Potassium supplements are contraindicated in patients with severe renal impairment with oliguria, anuria, or azotemia; untreated chronic adrenocortical insufficiency (Addison's disease); the hyperkalemic form of familial periodic paralysis or other hyperkalemias; acute dehydration; heat cramps; or extensive tissue breakdown such as severe burns. Wax matrix formulations of potassium chloride should not be administered to patients with esophageal compression caused by an enlarged left atrium; a liquid preparation of potassium should be used in these patients. Solid oral dosage forms of potassium supplements are contraindicated in patients in whom there is a structural, pathological (e.g., diabetic gastroparesis), and/or pharmacologic (e.g., induced by anticholinergic agents) cause for arrest or delay in passage of the dosage form through the GI tract; an oral liquid preparation of potassium should be used in these patients.

Pharmacokinetics

Absorption

Potassium salts are well absorbed from the GI tract. Enteric-coated potassium chloride tablets (no longer commercially available in the US) pass through the stomach releasing the drug in the small intestine and may produce dangerously high, localized concentrations of potassium chloride.

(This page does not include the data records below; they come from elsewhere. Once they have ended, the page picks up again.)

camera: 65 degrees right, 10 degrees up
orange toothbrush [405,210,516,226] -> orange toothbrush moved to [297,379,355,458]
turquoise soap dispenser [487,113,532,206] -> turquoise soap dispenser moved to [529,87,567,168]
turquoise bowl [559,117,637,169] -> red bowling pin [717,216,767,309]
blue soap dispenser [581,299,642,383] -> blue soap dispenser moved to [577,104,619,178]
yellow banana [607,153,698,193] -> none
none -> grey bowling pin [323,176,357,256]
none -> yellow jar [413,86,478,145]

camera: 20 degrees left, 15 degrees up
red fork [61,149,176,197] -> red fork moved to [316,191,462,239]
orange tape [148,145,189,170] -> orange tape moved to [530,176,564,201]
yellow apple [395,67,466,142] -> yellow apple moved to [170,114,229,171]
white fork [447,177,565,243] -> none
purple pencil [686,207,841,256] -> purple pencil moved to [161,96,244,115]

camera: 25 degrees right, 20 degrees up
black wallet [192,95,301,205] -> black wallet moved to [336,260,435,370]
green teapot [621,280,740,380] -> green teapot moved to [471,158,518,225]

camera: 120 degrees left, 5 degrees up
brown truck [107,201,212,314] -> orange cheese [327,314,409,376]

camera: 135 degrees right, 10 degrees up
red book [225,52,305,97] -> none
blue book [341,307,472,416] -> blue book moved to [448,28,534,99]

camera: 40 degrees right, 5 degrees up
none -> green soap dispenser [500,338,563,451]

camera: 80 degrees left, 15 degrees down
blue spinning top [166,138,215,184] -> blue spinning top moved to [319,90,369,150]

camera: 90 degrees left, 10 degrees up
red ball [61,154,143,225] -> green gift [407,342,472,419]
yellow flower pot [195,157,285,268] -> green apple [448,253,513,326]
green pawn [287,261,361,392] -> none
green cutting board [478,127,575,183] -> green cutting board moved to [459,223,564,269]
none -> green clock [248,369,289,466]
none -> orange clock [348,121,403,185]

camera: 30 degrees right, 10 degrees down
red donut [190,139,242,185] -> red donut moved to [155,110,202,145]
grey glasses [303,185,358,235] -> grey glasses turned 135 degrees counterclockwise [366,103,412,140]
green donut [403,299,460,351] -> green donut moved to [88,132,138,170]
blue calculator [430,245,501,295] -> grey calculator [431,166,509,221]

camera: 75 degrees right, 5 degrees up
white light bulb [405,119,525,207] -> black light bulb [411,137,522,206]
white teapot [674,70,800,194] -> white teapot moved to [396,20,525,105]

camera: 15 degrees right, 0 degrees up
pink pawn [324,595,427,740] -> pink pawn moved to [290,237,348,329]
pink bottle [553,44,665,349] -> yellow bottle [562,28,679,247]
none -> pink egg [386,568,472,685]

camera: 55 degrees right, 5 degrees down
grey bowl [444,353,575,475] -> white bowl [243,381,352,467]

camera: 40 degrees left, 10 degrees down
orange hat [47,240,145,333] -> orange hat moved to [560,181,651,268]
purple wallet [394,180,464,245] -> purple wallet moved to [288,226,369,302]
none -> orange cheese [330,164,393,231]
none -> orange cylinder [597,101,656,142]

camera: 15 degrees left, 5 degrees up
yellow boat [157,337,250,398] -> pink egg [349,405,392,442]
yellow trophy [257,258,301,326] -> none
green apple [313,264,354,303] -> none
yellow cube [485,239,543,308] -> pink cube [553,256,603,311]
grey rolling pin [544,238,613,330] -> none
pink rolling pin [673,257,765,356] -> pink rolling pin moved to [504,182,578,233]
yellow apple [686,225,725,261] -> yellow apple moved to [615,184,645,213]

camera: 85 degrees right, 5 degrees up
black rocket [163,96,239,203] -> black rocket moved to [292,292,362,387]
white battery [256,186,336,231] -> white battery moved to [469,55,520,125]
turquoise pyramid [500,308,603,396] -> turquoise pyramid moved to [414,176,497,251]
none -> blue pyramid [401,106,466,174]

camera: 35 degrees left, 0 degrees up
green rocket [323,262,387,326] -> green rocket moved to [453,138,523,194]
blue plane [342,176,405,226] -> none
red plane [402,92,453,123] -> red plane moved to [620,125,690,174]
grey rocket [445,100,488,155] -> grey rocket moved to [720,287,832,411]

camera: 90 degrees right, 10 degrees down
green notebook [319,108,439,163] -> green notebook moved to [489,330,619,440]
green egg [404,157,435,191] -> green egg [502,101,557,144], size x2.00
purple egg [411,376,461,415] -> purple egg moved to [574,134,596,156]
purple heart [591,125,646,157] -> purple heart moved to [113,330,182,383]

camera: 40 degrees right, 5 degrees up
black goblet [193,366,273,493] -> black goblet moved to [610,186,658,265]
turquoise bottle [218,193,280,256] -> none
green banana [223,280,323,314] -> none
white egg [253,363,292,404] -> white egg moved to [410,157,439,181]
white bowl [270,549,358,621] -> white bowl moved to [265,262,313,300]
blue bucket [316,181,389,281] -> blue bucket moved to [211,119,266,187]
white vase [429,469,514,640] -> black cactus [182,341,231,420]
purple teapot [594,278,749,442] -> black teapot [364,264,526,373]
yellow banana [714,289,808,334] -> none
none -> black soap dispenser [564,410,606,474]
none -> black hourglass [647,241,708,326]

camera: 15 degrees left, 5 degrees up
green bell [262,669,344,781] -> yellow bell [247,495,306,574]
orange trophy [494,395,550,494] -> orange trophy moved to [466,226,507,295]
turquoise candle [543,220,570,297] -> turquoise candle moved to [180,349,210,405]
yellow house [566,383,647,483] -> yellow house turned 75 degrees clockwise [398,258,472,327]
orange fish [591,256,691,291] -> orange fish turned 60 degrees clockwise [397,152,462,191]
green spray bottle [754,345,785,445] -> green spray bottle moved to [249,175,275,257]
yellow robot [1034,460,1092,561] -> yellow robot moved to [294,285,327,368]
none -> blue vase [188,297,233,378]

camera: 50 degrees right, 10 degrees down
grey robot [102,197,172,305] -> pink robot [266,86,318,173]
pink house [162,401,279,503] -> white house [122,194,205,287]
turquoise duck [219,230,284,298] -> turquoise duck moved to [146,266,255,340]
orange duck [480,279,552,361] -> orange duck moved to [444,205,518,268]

Ingestion of sugar-coated tablets containing potassium chloride imbedded in a wax matrix (e.g., Kaon-Cl, Slow-K) produces a slow release of the drug. The wax matrix and potassium chloride crystals are blended so that the salt can be slowly leached from the tablet by GI fluids, and thus the potassium chloride is gradually released over a large segment of the intestine. Compared to liquid preparations, absorption of potassium from a single dose in these wax matrix formulations is somewhat delayed, probably because of the time required for dissolution of the drug. However, when potassium chloride is administered chronically, the bioavailability of potassium from the wax matrix preparations appears to be similar to that of liquid preparations of the drug. Dangerously high, localized concentrations of potassium chloride are not likely to occur with this dosage form unless blockage of passage of the tablet through the GI tract occurs. Similarly, extended-release granules for suspension and tablets containing coated potassium chloride crystals produce a slow release of the drug and minimize the likelihood of high, localized concentrations in the GI tract.

Distribution

Potassium first enters the extracellular fluid and is then actively transported into the cells where its concentration is up to 40 times that outside the cell. Dextrose, insulin, and oxygen facilitate movement of potassium into cells. In healthy adults, plasma potassium concentrations generally range from 3.5-5 mEq/L. Plasma concentrations up to 7.7 mEq/L may be normal in neonates. Plasma potassium concentrations, however, are not necessarily accurate indications of cellular potassium concentrations; cellular deficits can occur without decreases in plasma potassium concentrations and hypokalemia may occur without substantial depletion of cellular potassium. Changes in extracellular fluid pH produce reciprocal effects on plasma potassium concentrations. A change of 0.1 unit in plasma pH has been reported to produce an inverse change of 0.6 mEq/L in plasma potassium concentration. Potassium concentrations in gastric and intestinal secretions are higher than plasma concentrations, and diarrheal fluid may contain up to 60 mEq/L.

Elimination

Potassium is excreted mainly by the kidneys. The cation is filtered by the glomeruli, reabsorbed in the proximal tubule, and secreted in the distal tubule, the site of sodium-potassium exchange. Tubular secretion of potassium is also influenced by chloride ion concentration, hydrogen ion exchange, acid-base equilibrium, and adrenal hormones. Healthy patients on potassium-free diets usually excrete 40-50 mEq of potassium daily. Surgery and/or tissue injury result in increased urinary excretion of potassium which may continue for several days. Postoperative patients or patients under stress of disease with normal kidneys may excrete up to 80-90 mEq of potassium daily, even though they are not receiving any potassium. Small amounts of potassium may be excreted via the skin and intestinal tract, but most of the potassium excreted into the intestine is later reabsorbed.